My chosen specialty of radiation oncology has become perhaps the most technology driven in all of medicine.  All of our treatment planning is done from a CAT scan—nearly all radiation therapy departments have their own scanners.  We are fairly low down on the food chain of medicine when it comes to making discoveries on a physical exam—by the time the patient sees us, with the notable exception of head and neck cancer patients whose tumors are best cured by a combination of chemotherapy and radiation, those tumors have been scraped off, whacked out, frozen, melted or otherwise assaulted.  Oftentimes there is nothing really to examine—I have mentioned before my mentor who said “Radiation works best when there’s no disease!”   Knowing that my CAT scanner is just around the corner, I sometimes feel a little silly doing a thorough physical exam.  So you can imagine my complete shock a few months ago when asked to examine a patient who had some very nonspecific complaints of fever and malaise on her first day of treatment, and to hear a big WHOOSH WHOOSH WHOOSH as I listened to her heart. I looked back at my initial physical—there had been no heart murmur two weeks earlier.  I sent her directly to the hospital, and 24 hours later she was in the OR having both her aortic and her mitral valves replaced for acute bacterial endocarditis, an infection of the heart valves brought on by an infected chemotherapy catheter.  I can only imagine the eye rolling that took place in the emergency room when the radiation oncologist called in a case of endocarditis—I mean they all know we’re the guys in the basement playing with computers and pushing buttons!  It was not the first time, but it was probably the most important time that my three years of internal medicine training had a huge payoff for the patient.  It saved her life.

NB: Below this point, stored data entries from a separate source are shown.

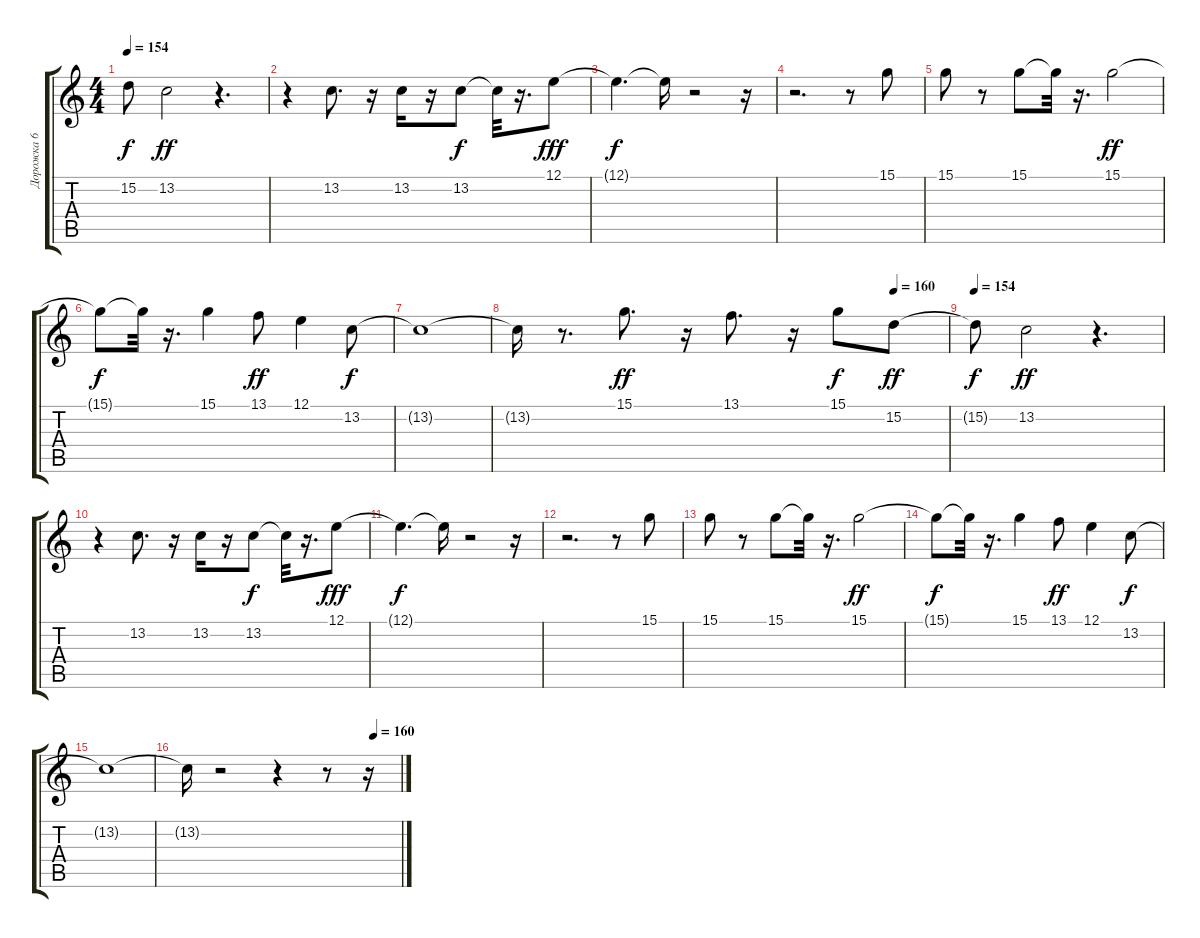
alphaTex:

\track ("Дорожка 6" "Дорожка 6") {instrument recorder}
\staff {score tabs}
\tuning (E4 B3 G3 D3 A2 E2) {hide}
\ts (4 4)
\tempo 154
\clef g2
\ks c
15.2{t}.8{dy f} 13.2.2{dy ff} r.4{d} |
r.4 13.2.8{d} r.16 13.2.16 r.16 13.2.8{dy f} 13.2{t}.32 r.16{d} 12.1.8{dy fff} |
12.1{t}.4{d dy f} 12.1{t}.16 r.2 r.16 |
r.2{d} r.8 15.1.8 |
15.1.8 r.8 15.1.8 15.1{t}.32 r.16{d} 15.1.2{dy ff} |
15.1{t}.8{dy f} 15.1{t}.32 r.16{d} 15.1.4 13.1.8{dy ff} 12.1.4 13.2.8{dy f} |
13.2{t}.1 |
\tempo (160 0.875)
13.2{t}.16 r.8{d} 15.1.8{d dy ff} r.16 13.1.8{d} r.16 15.1.8{dy f} 15.2.8{dy ff} |
\tempo 154
15.2{t}.8{dy f} 13.2.2{dy ff} r.4{d} |
r.4 13.2.8{d} r.16 13.2.16 r.16 13.2.8{dy f} 13.2{t}.32 r.16{d} 12.1.8{dy fff} |
12.1{t}.4{d dy f} 12.1{t}.16 r.2 r.16 |
r.2{d} r.8 15.1.8 |
15.1.8 r.8 15.1.8 15.1{t}.32 r.16{d} 15.1.2{dy ff} |
15.1{t}.8{dy f} 15.1{t}.32 r.16{d} 15.1.4 13.1.8{dy ff} 12.1.4 13.2.8{dy f} |
13.2{t}.1 |
\tempo (160 0.875)
13.2{t}.16 r.2 r.4 r.8 r.16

In the NYT interview, Dr. Verghese said something else about the physical exam that struck me as an uncommon truth.  He said that a proper exam earns trust, and is the ritual that transforms two strangers into a doctor and a patient.  My daughter is interviewing for an internal medicine residency at Stanford next month.  If she ends up with Dr. Verghese as a mentor and teacher, she will be very fortunate indeed.